- Born: 1944 (age 80–81) Toronto, Ontario, Canada
- Occupation: broadcaster

= Prior Smith =

Canadian broadcaster (born 1944)

Prior Smith (born 1944) is a retired Canadian broadcaster who owned and operated the network radio program Canada Calling and, for 35 years, produced the Canadian syndicated radio show "Grapeline".

==Broadcasting career==

Born in Toronto, Ontario, Smith began his career in radio broadcasting with brief stints as a news reporter/announcer at CKLY-Lindsay, Ontario, (1966) CHYR Leamington/Windsor, Ontario (1967) and CJSS Cornwall, Ontario (1968) before moving to CJAD Montreal, Quebec in 1968. After one year at CJAD he moved to the legendary CFRB in Toronto in 1969. He worked as a general assignment news reporter/newscaster for the next 18 years.

While working in news at CFRB, Smith branched into radio network syndication creating and distributing a number of national radio programs, the most prominent of which was Grapeline featuring hockey commentator Don Cherry and sports broadcaster Brian Williams. The program, the longest running nationally syndicated radio show in Canadian history, started in the fall of 1984 and concluded in the spring of 2019.

Also during his time at CFRB, Smith created a syndicated radio news program to serve traveling and vacationing Canadians across the southern United States.

==Canada Calling==
Canada Calling was a daily radio newscast prepared in southern Ontario throughout the winter months. It was available on demand online at http://www.canadacalling.com and syndicated to a network of radio stations across the U.S. Sunbelt and the Bahamas, which served the more than three million Canadian vacationers who travel south each winter.

The original program was created by CBC sports and news announcer Dave Price. It was launched January 4, 1954 on stations in Miami Beach and Tampa.

Price would retire in the mid-1970s, selling the operations to Canadian broadcast executive Finlay MacDonald.
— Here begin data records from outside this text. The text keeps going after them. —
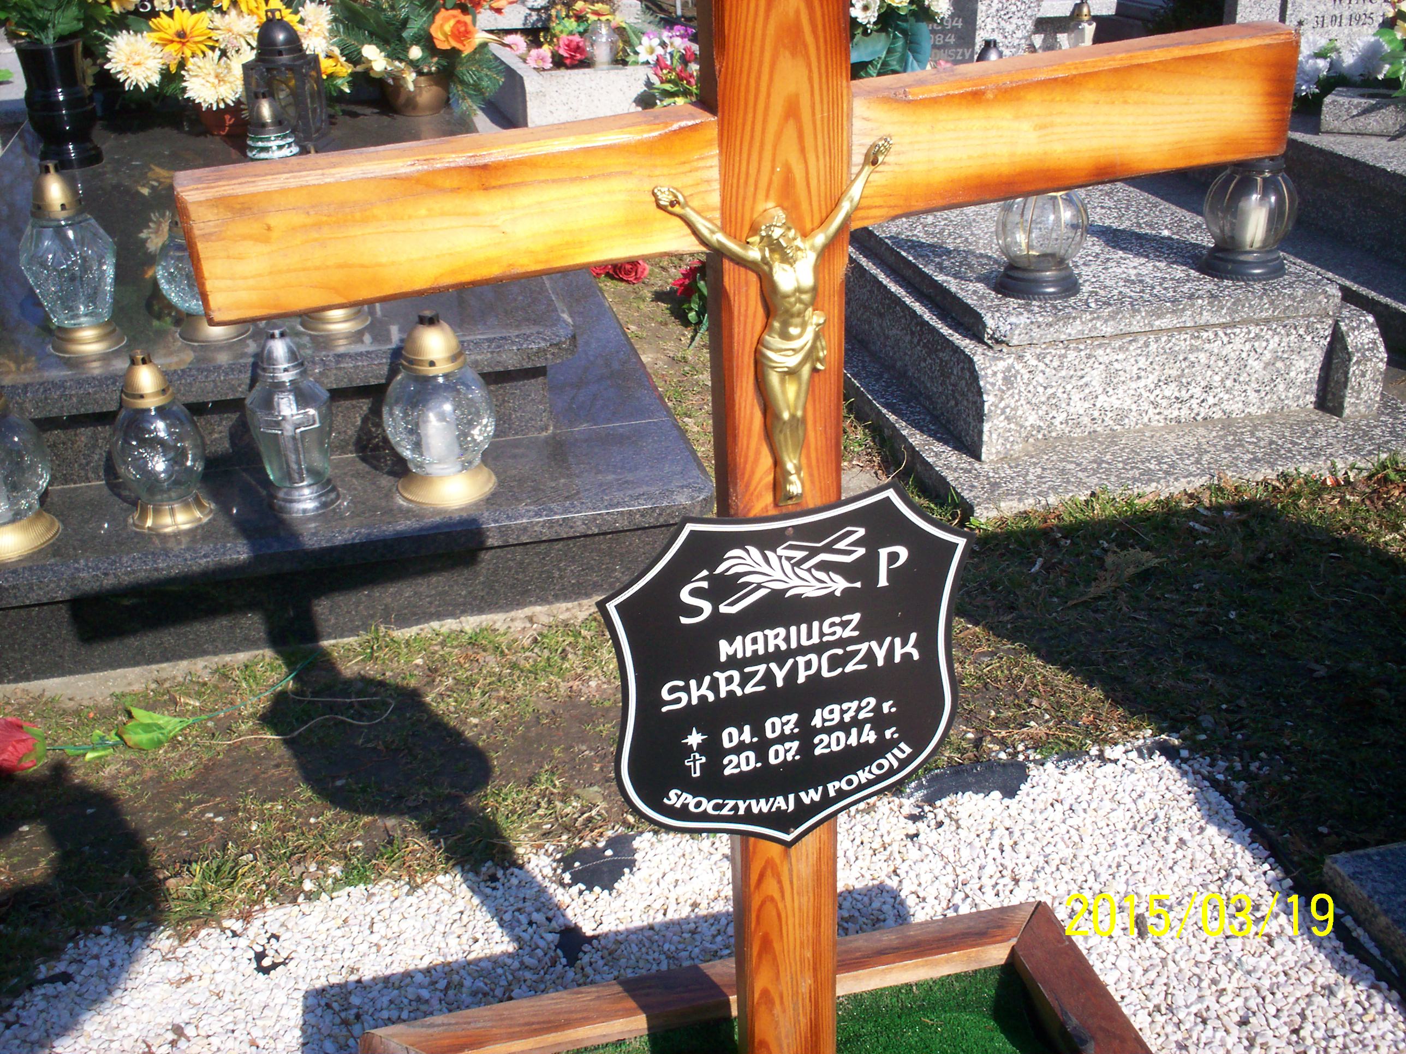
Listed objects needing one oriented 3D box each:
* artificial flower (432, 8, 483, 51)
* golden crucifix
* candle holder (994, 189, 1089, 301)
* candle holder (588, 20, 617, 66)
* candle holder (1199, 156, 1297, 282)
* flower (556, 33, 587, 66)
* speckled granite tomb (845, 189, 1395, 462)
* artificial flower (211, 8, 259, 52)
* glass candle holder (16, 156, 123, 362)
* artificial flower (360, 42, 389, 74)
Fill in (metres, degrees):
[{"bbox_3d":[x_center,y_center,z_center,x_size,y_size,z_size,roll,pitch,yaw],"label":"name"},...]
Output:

In 1977, Smith formed his own network and his coverage of the market quickly expanded to include all of Florida, The Bahamas, Arizona, southern California and south Texas. For a brief period the two networks competed for audience before Price's original service ceased operations. Smith never missed a day hosting the daily newscast for the past 48 years and carried on the Canada Calling tradition through 2025, its 71st winter broadcast season.

Canada Calling's decades on air throughout Florida was honored by the Florida Association of Broadcasters at its annual convention in Miami Beach June 26, 2013 with Prior Smith in attendance representing the longest running radio show in Florida history.